START EXERCISE INPUTS
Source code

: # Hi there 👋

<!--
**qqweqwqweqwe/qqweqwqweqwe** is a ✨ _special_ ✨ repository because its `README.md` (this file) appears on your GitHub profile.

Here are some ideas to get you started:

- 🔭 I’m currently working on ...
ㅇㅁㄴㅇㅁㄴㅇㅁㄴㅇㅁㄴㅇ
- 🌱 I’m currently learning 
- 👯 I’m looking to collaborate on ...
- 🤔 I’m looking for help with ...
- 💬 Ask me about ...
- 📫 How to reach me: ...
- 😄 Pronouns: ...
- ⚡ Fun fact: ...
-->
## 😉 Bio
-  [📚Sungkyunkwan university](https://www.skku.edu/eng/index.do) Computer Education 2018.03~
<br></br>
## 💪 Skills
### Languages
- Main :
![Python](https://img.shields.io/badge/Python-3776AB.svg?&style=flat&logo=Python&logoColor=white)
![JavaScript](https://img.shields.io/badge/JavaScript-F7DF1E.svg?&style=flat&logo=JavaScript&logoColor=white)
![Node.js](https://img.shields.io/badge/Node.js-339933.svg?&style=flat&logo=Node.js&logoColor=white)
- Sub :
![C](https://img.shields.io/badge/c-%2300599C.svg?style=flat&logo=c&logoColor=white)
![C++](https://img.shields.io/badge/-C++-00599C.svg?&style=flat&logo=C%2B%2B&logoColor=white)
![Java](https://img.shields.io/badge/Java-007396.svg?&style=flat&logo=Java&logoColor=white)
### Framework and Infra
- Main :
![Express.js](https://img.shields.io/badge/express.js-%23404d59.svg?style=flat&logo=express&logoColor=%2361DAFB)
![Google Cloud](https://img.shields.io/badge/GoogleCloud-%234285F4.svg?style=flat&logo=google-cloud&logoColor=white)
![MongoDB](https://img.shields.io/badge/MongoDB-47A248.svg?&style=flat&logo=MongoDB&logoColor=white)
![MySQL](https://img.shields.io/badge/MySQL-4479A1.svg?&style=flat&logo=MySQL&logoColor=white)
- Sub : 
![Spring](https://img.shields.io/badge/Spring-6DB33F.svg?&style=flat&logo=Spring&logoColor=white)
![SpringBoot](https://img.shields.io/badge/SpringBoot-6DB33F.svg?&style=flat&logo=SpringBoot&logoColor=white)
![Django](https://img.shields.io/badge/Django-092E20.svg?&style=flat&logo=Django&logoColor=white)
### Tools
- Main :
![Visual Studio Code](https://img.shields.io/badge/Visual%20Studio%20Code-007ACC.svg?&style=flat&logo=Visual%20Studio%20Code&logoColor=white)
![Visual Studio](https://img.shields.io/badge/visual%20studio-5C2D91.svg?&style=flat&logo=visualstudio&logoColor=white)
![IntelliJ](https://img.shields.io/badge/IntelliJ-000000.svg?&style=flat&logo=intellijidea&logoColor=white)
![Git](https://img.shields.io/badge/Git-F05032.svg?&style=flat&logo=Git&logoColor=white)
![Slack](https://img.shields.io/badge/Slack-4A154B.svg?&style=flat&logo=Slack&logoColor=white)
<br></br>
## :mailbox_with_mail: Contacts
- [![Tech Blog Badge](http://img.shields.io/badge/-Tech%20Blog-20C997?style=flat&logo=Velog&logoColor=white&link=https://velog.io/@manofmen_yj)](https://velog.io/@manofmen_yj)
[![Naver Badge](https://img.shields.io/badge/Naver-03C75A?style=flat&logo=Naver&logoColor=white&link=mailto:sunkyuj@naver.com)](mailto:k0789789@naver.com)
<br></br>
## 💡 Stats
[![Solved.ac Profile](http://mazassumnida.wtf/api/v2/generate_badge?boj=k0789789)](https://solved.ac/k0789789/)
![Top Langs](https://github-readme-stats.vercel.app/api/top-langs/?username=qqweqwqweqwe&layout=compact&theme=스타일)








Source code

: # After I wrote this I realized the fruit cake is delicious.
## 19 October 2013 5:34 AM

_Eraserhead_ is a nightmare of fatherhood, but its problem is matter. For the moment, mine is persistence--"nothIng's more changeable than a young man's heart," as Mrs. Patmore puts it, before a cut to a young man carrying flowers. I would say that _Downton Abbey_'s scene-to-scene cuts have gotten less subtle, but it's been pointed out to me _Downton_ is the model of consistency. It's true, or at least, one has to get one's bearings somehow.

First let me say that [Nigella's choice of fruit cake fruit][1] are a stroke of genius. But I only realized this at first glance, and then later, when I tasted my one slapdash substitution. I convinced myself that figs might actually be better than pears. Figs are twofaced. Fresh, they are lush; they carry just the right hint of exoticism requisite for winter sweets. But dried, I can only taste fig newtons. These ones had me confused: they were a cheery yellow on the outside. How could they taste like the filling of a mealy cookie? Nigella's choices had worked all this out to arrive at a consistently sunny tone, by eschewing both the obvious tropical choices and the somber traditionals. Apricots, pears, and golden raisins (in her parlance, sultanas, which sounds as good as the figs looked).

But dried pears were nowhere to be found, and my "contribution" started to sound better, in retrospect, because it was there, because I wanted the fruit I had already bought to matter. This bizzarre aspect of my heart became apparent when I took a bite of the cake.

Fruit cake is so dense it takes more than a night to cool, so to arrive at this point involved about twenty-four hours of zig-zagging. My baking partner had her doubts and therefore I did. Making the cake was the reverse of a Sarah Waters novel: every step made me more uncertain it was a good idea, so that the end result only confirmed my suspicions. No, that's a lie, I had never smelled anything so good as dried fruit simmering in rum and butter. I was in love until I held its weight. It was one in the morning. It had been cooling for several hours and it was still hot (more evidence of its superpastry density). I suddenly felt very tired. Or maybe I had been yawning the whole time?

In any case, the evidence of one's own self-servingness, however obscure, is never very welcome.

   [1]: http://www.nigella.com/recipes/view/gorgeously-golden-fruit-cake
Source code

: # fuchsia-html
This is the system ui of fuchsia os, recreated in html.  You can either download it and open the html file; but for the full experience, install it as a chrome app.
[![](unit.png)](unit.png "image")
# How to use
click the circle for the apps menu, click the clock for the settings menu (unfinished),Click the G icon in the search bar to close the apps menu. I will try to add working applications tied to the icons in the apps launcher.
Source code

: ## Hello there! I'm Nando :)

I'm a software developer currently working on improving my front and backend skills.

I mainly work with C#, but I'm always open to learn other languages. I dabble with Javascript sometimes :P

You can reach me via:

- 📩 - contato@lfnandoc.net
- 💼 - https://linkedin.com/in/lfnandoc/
END EXERCISE INPUTS
TO-DO ITEM » Set the lines down exactly as they stand, beginning at the one that contains "# How to use" and stopping after the last line of the entries above.

TASK OUTPUT »
# How to use
click the circle for the apps menu, click the clock for the settings menu (unfinished),Click the G icon in the search bar to close the apps menu. I will try to add working applications tied to the icons in the apps launcher.
Source code

: ## Hello there! I'm Nando :)

I'm a software developer currently working on improving my front and backend skills.

I mainly work with C#, but I'm always open to learn other languages. I dabble with Javascript sometimes :P

You can reach me via:

- 📩 - contato@lfnandoc.net
- 💼 - https://linkedin.com/in/lfnandoc/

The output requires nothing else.